Craig Ulmer

Data Warehouse Becomes FAODEL

2018-01-12 faodel

It's official: I'm renaming my main project at work to FAODEL: Flexible, asynchronous, data-object exchange libraries. FAODEL (pronounced fā-ō-del) comes from a simplification of the Gaelic term faodhail, which is a land bridge used to cross between islands. Here are two examples between the Monach Islands in Scotland:


Nessie, Kelpie, and Scottish Names

My main project at work for the last few years has been writing data management services for HPC applications. Sandia's I/O group previously built an RDMA portability layer called Nessie to support the Lightweight File System (LFS). I initially built a key/value store on top of Nessie. I wanted to keep the Scottish monster theme going, so I decided to call it Kelpie (a kelpie is a sea horse in Scottish mythology that drags people to a watery death). As Kelpie evolved we started adding more packages with Scottish/Gaelic terms. We named our memory manager Lunasa (a Gaelic harvest festival) and our boot services became Gutties (a cheap gym shoe in Scotland). It didn't take long for us to realize that there were a lot of issues with using Scottish/Gaelic terms to name things. First, the words are often difficult to spell and pronounce. Second, we've had trouble finding other Scottish mythical beasts we could swipe. And finally, it seems like every Scottish word has a slang meaning that would make us hesitant to use it at a conference. As such, when we talk about our different software packages, we've been referring to them by our project name, which is "Data Warehouse".

ATDM "Data Warehouse" Origins and Problems

Three years ago the labs realized that they needed to do something different if they wanted to be able to have their codes scale up to exascale computing platforms. The ATDM project was formed to develop new software infrastructure that would allow new codes to achieve better performance than MPI-based approaches. The main idea was to use overdecomposition and task-dag programming models (aka, "asynchronous many-task" or AMT) to overcome dynamic load balancing problems while improving developer productivity. Existing frameworks (e.g., Charm++, Legion) didn't fully meet our requirements, so the DARMA team set about building a new AMT API that leveraged modern C++ features and could be retargeted to run on top of different runtimes (eg, DARMA on Charm++). From an I/O perspective applications needed a way to allow dynamically-placed tasks to exchange data with existing mesh databases and storage tools (all of which are built on static distributions). Our project was started to serve as a way to manage AMT's data in this context. Given that other AMT's used the term "Data Warehouse" for their storage, we became ATDM's "Data Warehouse".

The problem with the term Data Warehouse is that it has a specific meaning for I/O people. In the 1970's Bill Inmon started using Data Warehouse to refer to the idea of centrally storing/indexing all of an organizations data, instead of spreading it out among many smaller databases. Inmon has written articles that point out how NoSQL people have hijacked his term (which I agree with), so I've always cringed at having to refer to ourselves as ATDM's DW. It's difficult to change a funded program's name though, once it's on the books.

Faodail and Faodhail

Recently, we've been reorganizing our code so that we can go through the official open-source release process.

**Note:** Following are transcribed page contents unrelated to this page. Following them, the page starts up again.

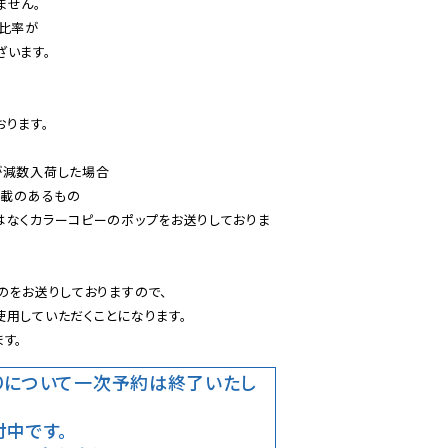
せん。

比率が

います。

ります。

減数入荷した場合

載のあるもの

はなくカラーコピーのポップをお送りしておりま
のをお送りしておりますので、

用していただくことになります。

す。
りについて
一次予約は終了いたし
中です。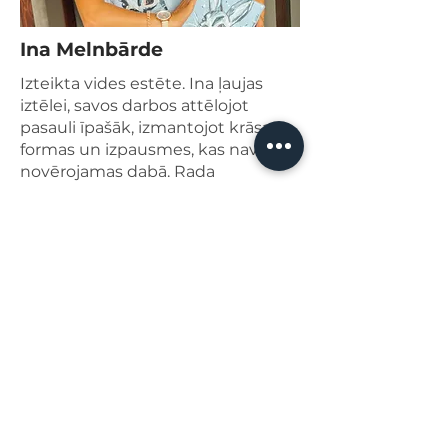
Ina Melnbārde
Izteikta vides estēte. Ina ļaujas
iztēlei, savos darbos attēlojot
pasauli īpašāk, izmantojot krāsas,
formas un izpausmes, kas nav
novērojamas dabā. Rada
abstraktus mākslas darbus un
portretus Pop Art stilā.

We've generalized our scope so we can serve more than just DARMA, so I decided it was a good time to revisit project names. I found the name "Faodail", which people say is a "lucky find, usually of a lost item". That seemed like a good fit for a key/blob service, so we started using it (it even made its way into a paper an intern wrote). There were a few problems with faodail though: (1) we found it was difficult to pronounce, (2) the internet already had some references to it, (3) taking the "aod" out of "faodail" makes it fail, and (4) google translates faodail to "maiden" (??). It seemed like a bad idea.

I went back to the naming game and searched some more. After a lot of misses (and general disgust from my team), I noticed in WikiSource that the term right after faodail is "faodhail". The definition for faodhail is:

faodhail, ford, a narrow channel fordable at low water, a hollow in the sand
          retaining tide water: from N. vaðill, a shallow, a place where straits
          can be crossed, Shet vaadle, Eng. wade.

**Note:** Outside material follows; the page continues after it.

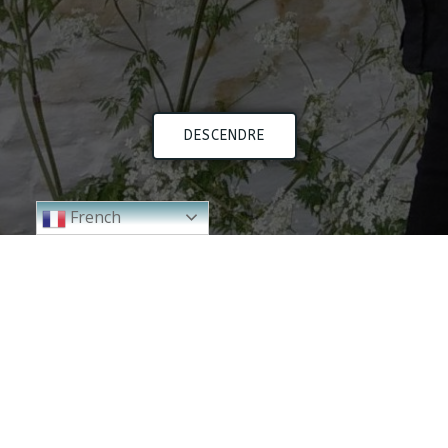
DESCENDRE
French
2024
2023
2000 - 2010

Looking around more, I found maps of different faodhails around Scotland. These are regions where the tides go out and leave a land bridge that lets you cross between the islands. This meaning is perfect for what our software does: we build communication libraries that let you move data between different application islands.


Choosing FAODEL

Faodhail was longer than Faodail and had the same problems. I finally realized that what I needed was to ditch the actual name and just make an acronym that fixed the problems. Changing the name that was shorter and more phonetic helped me a good bit. I finally worked out some words that fit: flexible, asynchronous, object data-exchange libraries (FAODEL). It's not great, but the words do relate to what we're doing. Once I convinced myself it was the right thing, it was easy to tell the team what I wanted and have the confidence to make it stick.